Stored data
_ _ _
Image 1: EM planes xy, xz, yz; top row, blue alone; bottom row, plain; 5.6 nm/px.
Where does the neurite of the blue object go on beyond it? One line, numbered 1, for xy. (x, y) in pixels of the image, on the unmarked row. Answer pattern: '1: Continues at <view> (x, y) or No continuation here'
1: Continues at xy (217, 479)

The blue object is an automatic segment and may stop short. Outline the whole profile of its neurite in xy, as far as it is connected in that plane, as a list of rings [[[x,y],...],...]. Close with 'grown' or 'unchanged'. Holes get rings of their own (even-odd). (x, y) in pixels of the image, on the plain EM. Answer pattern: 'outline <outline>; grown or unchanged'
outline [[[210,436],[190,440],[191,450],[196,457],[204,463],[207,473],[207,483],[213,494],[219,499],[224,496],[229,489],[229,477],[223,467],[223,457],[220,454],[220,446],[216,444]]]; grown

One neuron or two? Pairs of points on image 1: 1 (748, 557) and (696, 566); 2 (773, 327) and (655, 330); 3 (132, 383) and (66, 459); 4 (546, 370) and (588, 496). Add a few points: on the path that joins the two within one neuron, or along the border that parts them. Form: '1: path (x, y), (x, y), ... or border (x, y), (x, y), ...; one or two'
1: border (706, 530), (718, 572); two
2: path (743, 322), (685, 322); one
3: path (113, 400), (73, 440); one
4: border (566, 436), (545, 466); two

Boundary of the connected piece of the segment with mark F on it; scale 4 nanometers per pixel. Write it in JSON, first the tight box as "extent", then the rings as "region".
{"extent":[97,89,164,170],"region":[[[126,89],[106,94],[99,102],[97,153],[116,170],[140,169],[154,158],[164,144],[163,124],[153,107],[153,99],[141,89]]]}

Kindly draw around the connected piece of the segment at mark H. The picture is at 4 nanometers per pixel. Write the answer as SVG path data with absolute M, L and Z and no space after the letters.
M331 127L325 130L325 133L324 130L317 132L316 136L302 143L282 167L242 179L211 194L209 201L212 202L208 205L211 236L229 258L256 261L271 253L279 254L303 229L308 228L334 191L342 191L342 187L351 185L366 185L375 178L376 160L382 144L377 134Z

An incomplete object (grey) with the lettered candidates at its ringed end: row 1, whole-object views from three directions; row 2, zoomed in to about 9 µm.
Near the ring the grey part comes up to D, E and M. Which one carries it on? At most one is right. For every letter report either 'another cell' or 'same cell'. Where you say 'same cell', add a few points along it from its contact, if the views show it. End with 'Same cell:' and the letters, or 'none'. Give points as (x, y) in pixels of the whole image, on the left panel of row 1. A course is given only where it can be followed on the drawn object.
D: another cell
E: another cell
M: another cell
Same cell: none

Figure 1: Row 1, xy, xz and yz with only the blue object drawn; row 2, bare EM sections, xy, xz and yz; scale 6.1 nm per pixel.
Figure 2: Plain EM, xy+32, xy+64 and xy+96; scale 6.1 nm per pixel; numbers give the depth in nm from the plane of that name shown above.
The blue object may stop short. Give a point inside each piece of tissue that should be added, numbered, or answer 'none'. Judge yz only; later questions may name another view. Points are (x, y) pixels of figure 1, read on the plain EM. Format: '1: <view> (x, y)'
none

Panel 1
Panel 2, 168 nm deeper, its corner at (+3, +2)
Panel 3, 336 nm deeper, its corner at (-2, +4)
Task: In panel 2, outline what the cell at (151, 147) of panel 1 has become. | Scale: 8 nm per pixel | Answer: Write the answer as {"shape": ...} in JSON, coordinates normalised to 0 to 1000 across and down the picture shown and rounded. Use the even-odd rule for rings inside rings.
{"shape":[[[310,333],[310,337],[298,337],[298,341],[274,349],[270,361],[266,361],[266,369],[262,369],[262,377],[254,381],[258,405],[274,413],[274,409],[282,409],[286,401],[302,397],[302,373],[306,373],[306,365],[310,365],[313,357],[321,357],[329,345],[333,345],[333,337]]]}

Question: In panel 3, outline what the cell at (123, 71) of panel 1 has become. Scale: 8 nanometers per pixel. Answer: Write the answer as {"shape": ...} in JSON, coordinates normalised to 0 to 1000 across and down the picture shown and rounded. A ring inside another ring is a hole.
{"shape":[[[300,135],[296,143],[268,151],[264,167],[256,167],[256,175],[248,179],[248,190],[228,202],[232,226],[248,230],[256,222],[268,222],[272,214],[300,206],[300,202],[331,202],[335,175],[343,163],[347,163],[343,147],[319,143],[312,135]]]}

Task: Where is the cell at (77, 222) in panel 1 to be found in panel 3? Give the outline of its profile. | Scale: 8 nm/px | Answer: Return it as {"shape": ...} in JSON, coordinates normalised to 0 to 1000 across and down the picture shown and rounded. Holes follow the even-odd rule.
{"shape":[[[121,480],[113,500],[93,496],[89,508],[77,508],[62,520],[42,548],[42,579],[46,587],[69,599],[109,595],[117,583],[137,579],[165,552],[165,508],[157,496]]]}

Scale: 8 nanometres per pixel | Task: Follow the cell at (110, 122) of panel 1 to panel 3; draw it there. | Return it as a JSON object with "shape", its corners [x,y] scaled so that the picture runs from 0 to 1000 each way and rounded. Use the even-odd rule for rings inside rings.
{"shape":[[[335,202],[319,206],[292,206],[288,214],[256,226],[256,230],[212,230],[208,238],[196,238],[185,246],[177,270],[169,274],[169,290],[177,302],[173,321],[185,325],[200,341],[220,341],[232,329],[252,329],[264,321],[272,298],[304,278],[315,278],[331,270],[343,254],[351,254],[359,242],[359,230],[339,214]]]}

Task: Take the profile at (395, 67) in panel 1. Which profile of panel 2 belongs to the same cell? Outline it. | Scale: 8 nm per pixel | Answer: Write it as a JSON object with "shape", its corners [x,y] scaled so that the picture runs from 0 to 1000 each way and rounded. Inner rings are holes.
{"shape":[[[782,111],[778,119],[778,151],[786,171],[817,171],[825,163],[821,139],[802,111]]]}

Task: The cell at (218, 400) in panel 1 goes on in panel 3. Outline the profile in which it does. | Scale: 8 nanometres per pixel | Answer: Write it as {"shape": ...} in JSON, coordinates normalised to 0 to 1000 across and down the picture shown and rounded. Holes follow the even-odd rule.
_ _ _
• [YOUR INSTRUCTIONS]
The answer must consist of every line above that contains the word "deeper".

• [TASK ANSWER]
Panel 2, 168 nm deeper, its corner at (+3, +2)
Panel 3, 336 nm deeper, its corner at (-2, +4)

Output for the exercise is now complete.